ODOT’s Duncan Residency and Overland Corporation of Ardmore were honored by the Association of Oklahoma General Contractors with the Pharaoh Award.(L-R) are Cole Vonfeldt, ODOT Division Seven construction engineer; Jeramy Lassle, ODOT Duncan Residency; Eric Hegge, Overland Corporation; Colton Roberts, Duncan Residency manager; Justin Zimmerman, Duncan Residency; Jay Earp, ODOT Division Seven engineer; Mike Voorhes, Overland Corporation;Bradley Burgess, District Seven transportation commissioner.

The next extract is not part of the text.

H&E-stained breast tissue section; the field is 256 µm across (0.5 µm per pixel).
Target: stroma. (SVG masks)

Highlights of the Oklahoma Transportation Commission's Dec. 4 meeting include approval of contracts for Oklahoma Department of Transportation projects completing the final sections of the Oklahoma City Boulevard and SH-74 in Oklahoma City and an update on the recent special legislative session and recognition of an award-winning ODOT bridge project in Stephens County. Contracts also were awarded for traffic improvements to the I-35/I-235/I-40 junction in Oklahoma City; I-44 interchange reconstruction in Lawton; U.S.-270 reconstruction in Dewey County; and U.S.-54 reconstruction in Texas County.
The Commission voted to award a contract for an up to $27 million project to construct the two remaining core sections of the Oklahoma City Blvd. in downtown Oklahoma City. This work will complete the new downtown city street, which will connect to the realigned I-40 Crosstown.

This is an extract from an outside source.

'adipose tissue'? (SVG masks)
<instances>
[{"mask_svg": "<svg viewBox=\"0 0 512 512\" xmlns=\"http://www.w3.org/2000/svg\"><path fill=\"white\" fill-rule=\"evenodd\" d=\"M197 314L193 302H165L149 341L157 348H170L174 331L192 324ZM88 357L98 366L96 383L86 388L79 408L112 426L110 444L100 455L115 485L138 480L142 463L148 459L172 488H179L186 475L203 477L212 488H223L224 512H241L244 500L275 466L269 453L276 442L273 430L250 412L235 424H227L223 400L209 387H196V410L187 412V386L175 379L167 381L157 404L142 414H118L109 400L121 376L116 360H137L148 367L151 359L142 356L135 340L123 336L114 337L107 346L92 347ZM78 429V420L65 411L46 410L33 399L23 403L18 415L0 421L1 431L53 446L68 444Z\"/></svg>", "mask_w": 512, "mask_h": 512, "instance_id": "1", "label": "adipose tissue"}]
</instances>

Also awarded was a contract for an up to $22 million project for reconstruction and widening of SH-74 (Portland Ave.) to four lanes from north of N.W. 164th Street to N.W. 206th Street (Covell Road) in northwest Oklahoma City. This final phase will complete expansion of the corridor between Memorial Road and Waterloo Road in the rapidly-developing area of the city. Both projects are expected to begin in spring 2018 and include financial incentives for early completion of the work.

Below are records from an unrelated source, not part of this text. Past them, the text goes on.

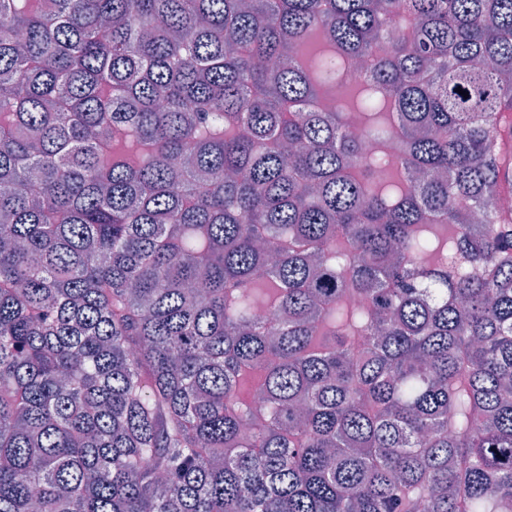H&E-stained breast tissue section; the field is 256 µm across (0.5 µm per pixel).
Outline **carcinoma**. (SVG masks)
Returning <instances> with one entry per match:
<instances>
[{
	"instance_id": "carcinoma-1",
	"label": "carcinoma",
	"mask_w": 512,
	"mask_h": 512,
	"mask_svg": "<svg viewBox=\"0 0 512 512\" xmlns=\"http://www.w3.org/2000/svg\"><path fill=\"white\" fill-rule=\"evenodd\" d=\"M508 194L512 0H0V512H512Z\"/></svg>"
}]
</instances>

Mike Patterson, ODOT executive director noted that the County Improvements for Roads and Bridges fund was cut considerably in the recent regular and special sessions of the state legislature. The CIRB program uses dedicated state funding for major local road and bridge projects selected by the counties and their Circuit Engineering Districts and is administered by ODOT. These cuts are expected to impact the projects in the five-year CIRB plan which was recently adopted by the commission.
“The CIRB program has been very successful in allowing counties to address major road and bridge needs since its inception in 2006,” Patterson said. “The continued funding reductions to ODOT and county funds is something we should all be concerned about as we strive to make transportation a priority for the state.”
Patterson also shared that the Association of Oklahoma General Contractors recently honored an ODOT project in Duncan as the state's best bridge project in the past year. He presented the Pharaoh Award to the commission, along with members of ODOT's Duncan Residency and the construction contractor, Overland Corporation of Ardmore.
The $15.6 million project was part of an ongoing effort to provide a south connection for the Duncan Bypass to U.S.-81. Work on the bridge was completed in summer 2017. The Pharaoh Award is presented each year for the highest quality bridge project in the state and is named for the Pharaoh family of Henryetta, who were pioneers and are actively involved in Oklahoma's construction industry.
Receiving commission approval was a contract for a more than $5 million project in downtown Oklahoma City with a statewide impact. This project will modify portions of the I-35/I-235/I-40 junction, commonly known as the Dallas Junction, to add an extra north and southbound I-35 lane between M.L. King Avenue/Eastern Avenue and S.E. 15th Street. Currently, all I-35 traffic must move into a single exit lane to navigate through the junction with I-40, causing considerable traffic safety and congestion issues. The project is expected to begin in spring 2018 and take about five months to complete.
Commissioners also approved a nearly $8 million contract for reconstruction and widening of more than three miles of U.S.-270 near Seiling in Dewey County, continuing the expansion of the Northwest Passage. They also awarded an $8.5 million contract to reconstruct two miles of U.S.-54 near Tyrone in Texas County. Both routes are major commercial trucking corridors in northwestern Oklahoma.
Commissioners voted to award 44 contracts totaling nearly $155 million to improve highways, roads and bridges in 31 counties. Contracts were awarded for projects in Adair, Atoka, Bryan, Caddo, Canadian, Carter, Cleveland, Comanche, Cotton, Craig, Creek, Delaware, Dewey, Garfield, Garvin, Grady, Harmon, Kay, Logan, McClain, McCurtain, McIntosh, Major, Mayes, Murray, Nowata, Oklahoma, Osage, Stephens, Texas and Tulsa counties.
For more information, visit www.odot.org/contracts.
The eight-member panel, appointed by the governor to oversee the state's transportation development, awards project contracts for road and bridge construction every month. Due to the New Year's Day holiday, the commission's next meeting is scheduled for 11 a.m. Jan. 8, 2018.
Contracts, bid information, the commission's monthly agenda and project details can be viewed at www.odot.org.